JuliaLang / julia

The Julia Programming Language
https://julialang.org/
MIT License
45.73k stars 5.49k forks source link

Parsing BCE date string #42790

Open pbellette opened 3 years ago

pbellette commented 3 years ago

Hi, I'm running into a issue trying to parse BCE date strings. I'm expecting the following to work (from reading the docs I believe BCE dates are supported). E.g running

DateTime("-1-1-1T:10:00:00", DateFormat("y-m-dT:H:M:S"))

or

DateTime("-1-1-1T10:00:00", ISODateTimeFormat)

But both examples give an error (julia 1.6.2). Every possibility that I just don't know what I am doing here...

mgkuhn commented 3 years ago

Some background on the ISO 8601 standard that defines this notation:

The original ISO 8601:1988 standard was not intended to be used for years outside the range 0000 to 9999.

The ISO 8601:2004 revision added an “expanded representation” for years outside that range:

4.1.2.4 Expanded representations If, by agreement, expanded representations are used, the formats shall be as specified below. The interchange parties shall agree the additional number of digits in the time element year. In the examples below it has been agreed to expand the time element year with two digits. a) A specific day Basic format: ±YYYYYMMDD Example: +0019850412 Extended format: ±YYYYY-MM-DD Example: +001985-04-12 [...]

(The underline means zero or more repetitions of that digit.)

Note that without “agreement”, the “basic format” (without hyphens) becomes more ambiguous, e.g. does +12121212 mean December of the year 121212 or just the year 12121212?

The standard also says

This International Standard allows the identification of calendar years by their year number for years both before and after the introduction of the Gregorian calendar. For the determination of calendar years, the year number and the calendar day within the calendar year only the rules mentioned above are used. For the purposes of this International Standard the calendar based on these rules is referred to as the Gregorian calendar. The use of this calendar for dates preceding the introduction of the Gregorian calendar (also called the proleptic Gregorian calendar) should only be by agreement of the partners in information interchange. The introduction of the Gregorian calendar included the cancellation of the accumulated inaccuracies of the Julian calendar. However, no dates shall be inserted or deleted when determining dates in the proleptic Gregorian calendar.

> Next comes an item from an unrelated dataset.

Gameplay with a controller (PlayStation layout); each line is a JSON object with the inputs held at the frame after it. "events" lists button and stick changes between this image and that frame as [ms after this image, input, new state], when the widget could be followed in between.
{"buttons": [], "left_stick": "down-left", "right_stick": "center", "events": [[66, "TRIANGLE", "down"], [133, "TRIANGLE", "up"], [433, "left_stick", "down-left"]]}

NOTE In the proleptic Gregorian calendar, the calendar year [0000] is a leap year.

So generally, ISO 8601 wasn't intended to be used with “BCE” years (where the year 1 BCE comes directly before the year 1 CE and there is no year zero), but instead was intended to be used with the “proleptic Gregorian calendar” commonly used by astronomers, which uses integer numbering of years, i.e. the year before 1 is called 0 and the year before that is −1 (= 2 BCE).

In the latest ISO 8601-1:2019 revision of the standard, the rules appear to be essentially the same.

mgkuhn commented 3 years ago

Looking at https://github.com/JuliaLang/julia/blob/8aea375d79daf7270fa668f67fbcb368aff1e9fa/stdlib/Dates/src/parse.jl#L199 I don't see any existing support in the ISODateTimeFormat parser for signed years, i.e. dy can't be negative at the moment.

That method apparently could be extended in a compatible way, to allow a preceding + or -, as both currently cause errors, and as it only supports the extended format (with hyphens).

But I'm not sure that method is even used, according to the stack trace, which instead appears to have called tryparsenext_internal.

mgkuhn commented 3 years ago

The support for negative years in ISO 8601 notation appears currently limited to generating them via DateTime(-1,1,1,10,0,0), but not via parsing them.